Segment Open

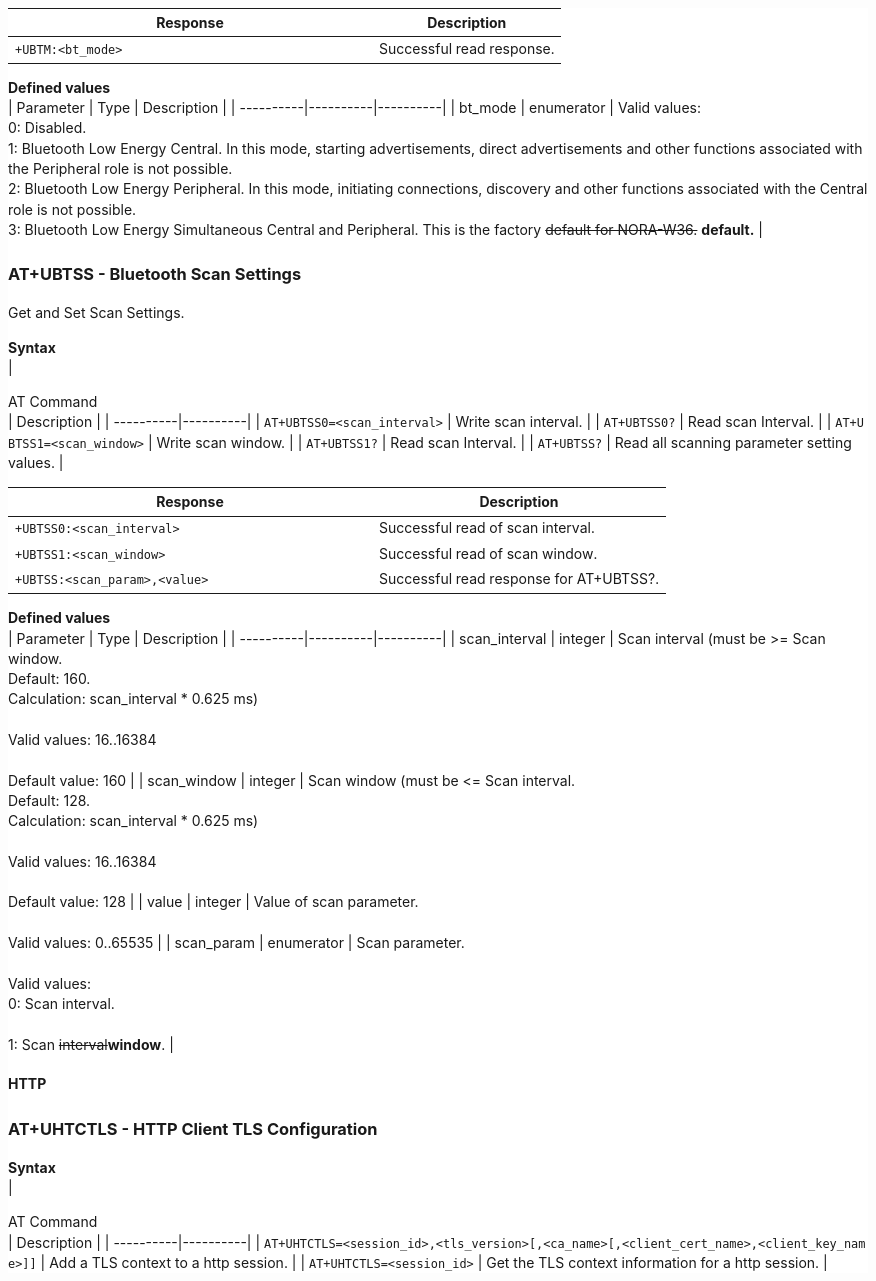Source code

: | <div style="width:350px">Response</div> | Description |
| ----------|----------|
| `+UBTM:<bt_mode>` | Successful read response. |

**Defined values**<br>
| Parameter | Type | Description |
| ----------|----------|----------|
| bt\_mode | enumerator | Valid values:<br>0: Disabled.<br>1: Bluetooth Low Energy Central. In this mode, starting advertisements, direct advertisements and other functions associated with the Peripheral role is not possible. <br>2: Bluetooth Low Energy Peripheral. In this mode, initiating connections, discovery and other functions associated with the Central role is not possible. <br>3: Bluetooth Low Energy Simultaneous Central and Peripheral. This is the factory ~~default for NORA-W36.~~ **default.** |

### AT+UBTSS - Bluetooth Scan Settings

Get and Set Scan Settings.

**Syntax**<br>
| <div style="width:350px">AT Command</div> | Description |
| ----------|----------|
| `AT+UBTSS0=<scan_interval>` | Write scan interval. |
| `AT+UBTSS0?` | Read scan Interval. |
| `AT+UBTSS1=<scan_window>` | Write scan window. |
| `AT+UBTSS1?` | Read scan Interval. |
| `AT+UBTSS?` | Read all scanning parameter setting values. |

| <div style="width:350px">Response</div> | Description |
| ----------|----------|
| `+UBTSS0:<scan_interval>` | Successful read of scan interval. |
| `+UBTSS1:<scan_window>` | Successful read of scan window. |
| `+UBTSS:<scan_param>,<value>` | Successful read response for AT+UBTSS?. |

**Defined values**<br>
| Parameter | Type | Description |
| ----------|----------|----------|
| scan\_interval | integer | Scan interval (must be >= Scan window. <br>Default: 160.<br>Calculation: scan_interval * 0.625 ms)<br><br>Valid values: 16..16384<br><br>Default value: 160 |
| scan\_window | integer | Scan window (must be <= Scan interval. <br>Default: 128.<br>Calculation: scan_interval * 0.625 ms)<br><br>Valid values: 16..16384<br><br>Default value: 128 |
| value | integer | Value of scan parameter.<br><br>Valid values: 0..65535 |
| scan\_param | enumerator | Scan parameter.<br><br>Valid values:<br>0: Scan interval.<br><br>1: Scan ~~interval~~**window**. |

#### HTTP

### AT+UHTCTLS - HTTP Client TLS Configuration


**Syntax**<br>
| <div style="width:350px">AT Command</div> | Description |
| ----------|----------|
| `AT+UHTCTLS=<session_id>,<tls_version>[,<ca_name>[,<client_cert_name>,<client_key_name>]]` | Add a TLS context to a http session. |
| `AT+UHTCTLS=<session_id>` | Get the TLS context information for a http session. |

Segment Closed

Exercise details:
The answer must be every line from the records above that contains the word "session", copied out.

Task answer:
| `AT+UHTCTLS=<session_id>,<tls_version>[,<ca_name>[,<client_cert_name>,<client_key_name>]]` | Add a TLS context to a http session. |
| `AT+UHTCTLS=<session_id>` | Get the TLS context information for a http session. |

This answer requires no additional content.